Doe turns around, taking in the junk-packed space again. "Is all of this your wiring?"
"Most of it," he says. "Treasured memories too. Various people. You see I am dressed as my greatest po
ssession, Napoleon."
He gives a bow.
"You're a killer and a torturer, and all of these are your victims."
He shrugs. "To put a fine point on it. But it's what I was taught. You really should watch the video. Besides, you may remember I tried to make you part of this, too. If only you'd said yes, dear Ritry. Dear, sweet albino Ritry. Now the Suns are at my door, and they won't stop 'til they harvest me too."
"Tell me about the Suns."
"The Suns are a god, and they rule on high. They eat bonds, which means people. They've been alive for thousands of years. What else do you want to know?"
"Thousands of years?"
"Yes, thousands. They're like an oversoul for the world, think of them that way."
"Who feed on pain."
"And death," says Napoleon. "Plus there are many shades of psychological suffering, all of which taste very sweet."
"Why are they here, attacking your Tower? Why do they want you?"
Mr. Ruins bats her hands away. "My dear, I do not know. I only know what Ritry did to me, and that soon I will be erased forever, if I'm not eaten by the Suns first. I'd prefer erased, which is why I've decided to help you."
Doe frowns. "Help me how?"
"You'll see. Now I must insist that you watch my film. I have been curating it for days."
He moves over to the projector and starts rustling about, trying to extract it from the pile.
"It's difficult with only one hand," he says, looking back. "Perhaps you might help."
There is no time for this, Doe thinks. And yet, there may be time for anything.

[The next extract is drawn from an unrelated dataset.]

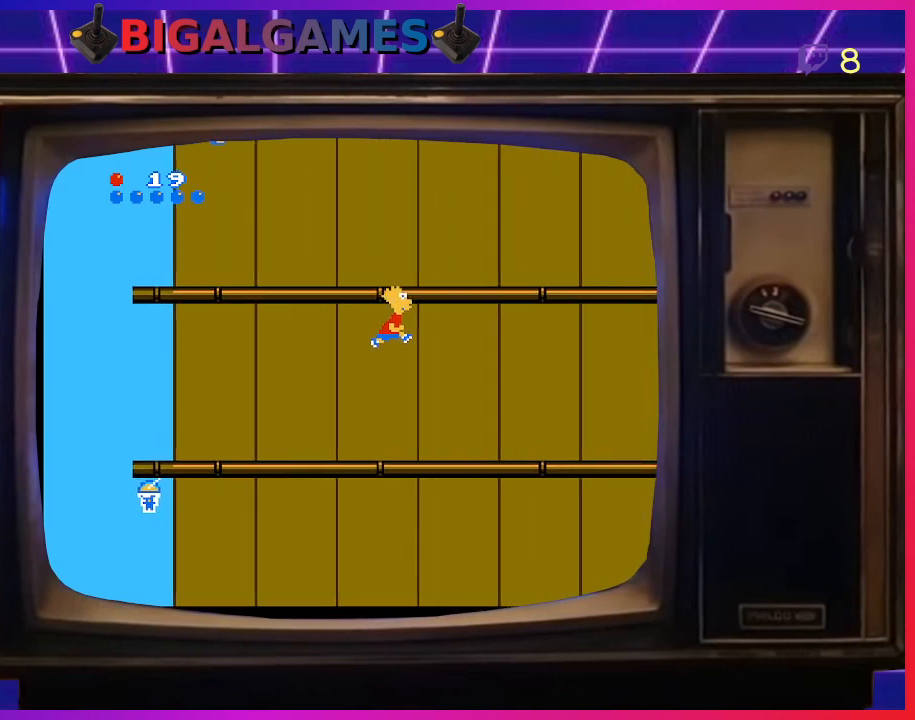
{"buttons": ["DPAD_RIGHT"], "right_stick": "center", "events": []}
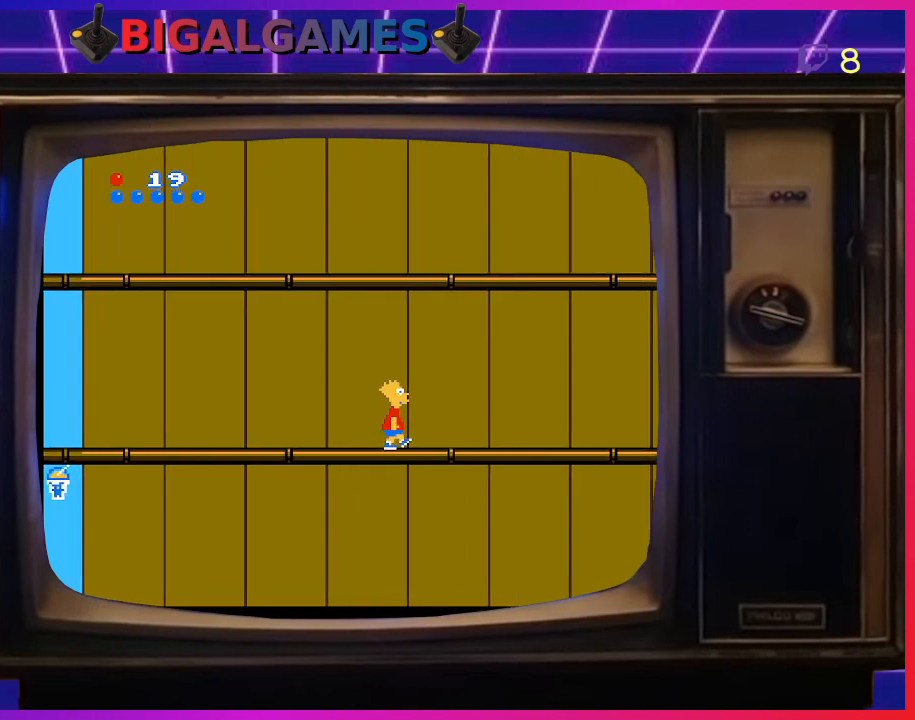
{"buttons": ["DPAD_RIGHT"], "right_stick": "center", "events": []}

The last command she got through the suit was to TAKE THE WHITE TOWER. She has taken it. She is here, inside it. What else ought she do, but listen to its master?
She goes over to help. Together they dig the projector out, and set it up on a rickety darkwood coffee table which Mr. Ruins steadies with a stubby piece of wood.
"Looks like a chair leg, but actually it was a peg leg," he says brightly. "Of a pirate."
He bustles with the cord, and plugs in the projector somewhere amongst the trash. It flickers to life, and a faint image appears on the closed inner doors of the tower. Ruins hurries over and tugs down a white screen, then hurries back to pull up a chair.